For businesses founded in environments of rapid change, they found that assembling more functionally and cognitively (in terms of mindsets and assumptions) diverse founding teams lead to longer survival when facing increasingly uncertain environments, while functionally homogeneous teams — those with relatively few distinct roles and viewpoints — do better when environments become more predictable.
What the researchers say: “Predicting the course of environmental change is difficult, but entrepreneurs who can synchronize their predictions with their decisions about team composition perform better,” suggests the leader of the study.
Prior studies on the effect of external contextual changes on business ventures have examined the role of the impact of recent events. They have not explored how the relationship between recent change and performance outcomes depends on ventures’ past, including conditions that existed when the firm was founded.
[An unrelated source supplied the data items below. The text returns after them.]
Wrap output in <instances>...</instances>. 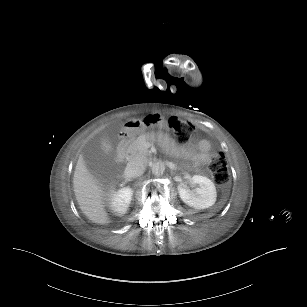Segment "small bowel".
Masks as SVG:
<instances>
[{"instance_id": "obj_1", "label": "small bowel", "mask_w": 307, "mask_h": 307, "mask_svg": "<svg viewBox=\"0 0 307 307\" xmlns=\"http://www.w3.org/2000/svg\"><path fill=\"white\" fill-rule=\"evenodd\" d=\"M187 153L196 166L209 163L214 155L211 151L210 143L205 139L190 145L187 149Z\"/></svg>"}]
</instances>
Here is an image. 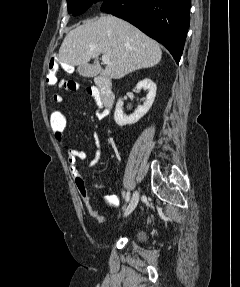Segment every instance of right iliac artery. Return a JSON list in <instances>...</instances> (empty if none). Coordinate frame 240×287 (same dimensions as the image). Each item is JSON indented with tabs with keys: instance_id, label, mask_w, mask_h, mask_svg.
<instances>
[{
	"instance_id": "obj_1",
	"label": "right iliac artery",
	"mask_w": 240,
	"mask_h": 287,
	"mask_svg": "<svg viewBox=\"0 0 240 287\" xmlns=\"http://www.w3.org/2000/svg\"><path fill=\"white\" fill-rule=\"evenodd\" d=\"M125 200H126V202H128L130 200V192L129 191L126 193Z\"/></svg>"
}]
</instances>
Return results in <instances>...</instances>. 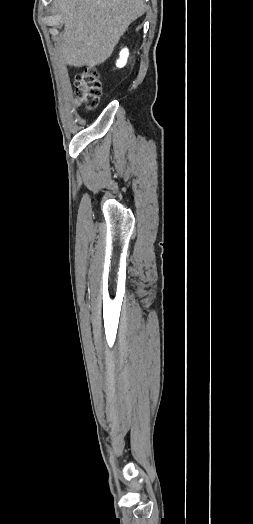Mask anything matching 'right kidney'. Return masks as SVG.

“If contextual conditions at founding have a lasting influence on ventures’ internal processes, and recent changes determine the effectiveness of these processes, it is crucial for our theories of business environment change to account for both periods,” explains the co-author of the study.
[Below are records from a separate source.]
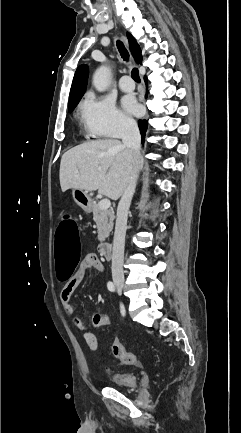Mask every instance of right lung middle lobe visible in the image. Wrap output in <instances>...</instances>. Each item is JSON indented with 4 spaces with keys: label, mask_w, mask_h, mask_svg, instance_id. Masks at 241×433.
<instances>
[{
    "label": "right lung middle lobe",
    "mask_w": 241,
    "mask_h": 433,
    "mask_svg": "<svg viewBox=\"0 0 241 433\" xmlns=\"http://www.w3.org/2000/svg\"><path fill=\"white\" fill-rule=\"evenodd\" d=\"M76 105H77V104H76ZM76 105H74L73 107H70V108H69V112H72L73 109L76 107Z\"/></svg>",
    "instance_id": "right-lung-middle-lobe-1"
}]
</instances>
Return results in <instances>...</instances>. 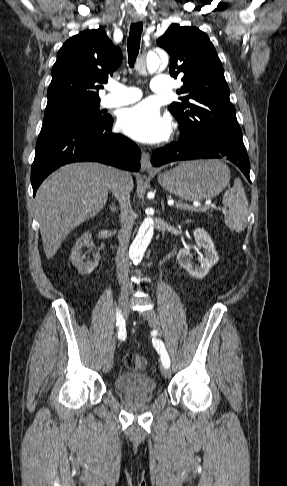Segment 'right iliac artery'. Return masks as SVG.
Wrapping results in <instances>:
<instances>
[{"instance_id":"right-iliac-artery-1","label":"right iliac artery","mask_w":287,"mask_h":486,"mask_svg":"<svg viewBox=\"0 0 287 486\" xmlns=\"http://www.w3.org/2000/svg\"><path fill=\"white\" fill-rule=\"evenodd\" d=\"M117 327L119 329L118 338L124 340L126 338L125 320L120 312H117Z\"/></svg>"}]
</instances>
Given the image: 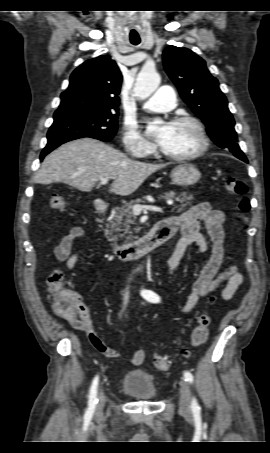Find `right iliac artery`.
<instances>
[{
  "mask_svg": "<svg viewBox=\"0 0 270 453\" xmlns=\"http://www.w3.org/2000/svg\"><path fill=\"white\" fill-rule=\"evenodd\" d=\"M127 298V296H125ZM97 386H98V377H95L93 380L91 389H90V394H89V403H88V409L86 412V416H91L94 412L95 405L98 402L97 399Z\"/></svg>",
  "mask_w": 270,
  "mask_h": 453,
  "instance_id": "82829eb1",
  "label": "right iliac artery"
}]
</instances>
To address this matter, the study integrated research on the persistence of founding conditions with research on the effects of social and financial change. Researchers created a dataset of more than 1,000 US entrepreneurs who founded ventures between 1960 and 2011; the ventures represented 19 industries, from agriculture to energy and utilities. Respondents’ self-reported data were verified by cross-referencing their information with lists of public and private companies.
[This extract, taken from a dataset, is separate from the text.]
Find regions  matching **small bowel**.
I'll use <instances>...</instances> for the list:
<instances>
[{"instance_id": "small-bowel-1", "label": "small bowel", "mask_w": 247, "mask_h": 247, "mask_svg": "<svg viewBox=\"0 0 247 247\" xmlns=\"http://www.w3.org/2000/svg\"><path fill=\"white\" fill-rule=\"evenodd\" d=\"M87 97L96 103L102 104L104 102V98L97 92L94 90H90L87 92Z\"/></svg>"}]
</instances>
The survey assessed the length of time ventures survived and whether ventures achieved positive “liquidity events” (e.g., underwent an initial public offering or a merger or acquisition). It also asked founders about the functional roles present on their founding teams (e.g., sales and marketing, general administration, operations, finance).
Leadership teams that are functionally and cognitively diverse have members who occupy a range of roles (marketing, sales, manufacturing, and distribution) and have a variety of life experiences and outlooks. They also seek out and exchange large amounts of information and debate a wide range of perspectives because multiple viewpoints are represented.
The interaction of high business environment dynamism and thus unpredictability at founding and a diverse founding team helped ventures survive longer when disruption increased over the lifetime of the venture, the study found. But when conditions became more stable after founding then leadership teams with less diversity of function or outlook did better.
“Our findings highlight the importance of firms developing capabilities to enable flexibility in decision-making processes, which are often inflexible, which limits firms’ ability to take advantage of unique opportunities provided by environmental change,” the researchers note.
So, what? This is an interesting study, though it is flawed for a number of reasons. Nevertheless, the main premise of it warrants further study: the idea that diverse leadership teams—of which much has been written of late—work best in times of rapid change, especially in a start-up business. However, the researchers find, when conditions are more settled, or the business is more stable, a more homogeneous team is required.
If that’s true, then much that is taught in prestige business schools about leading and creating businesses will have to be rethought.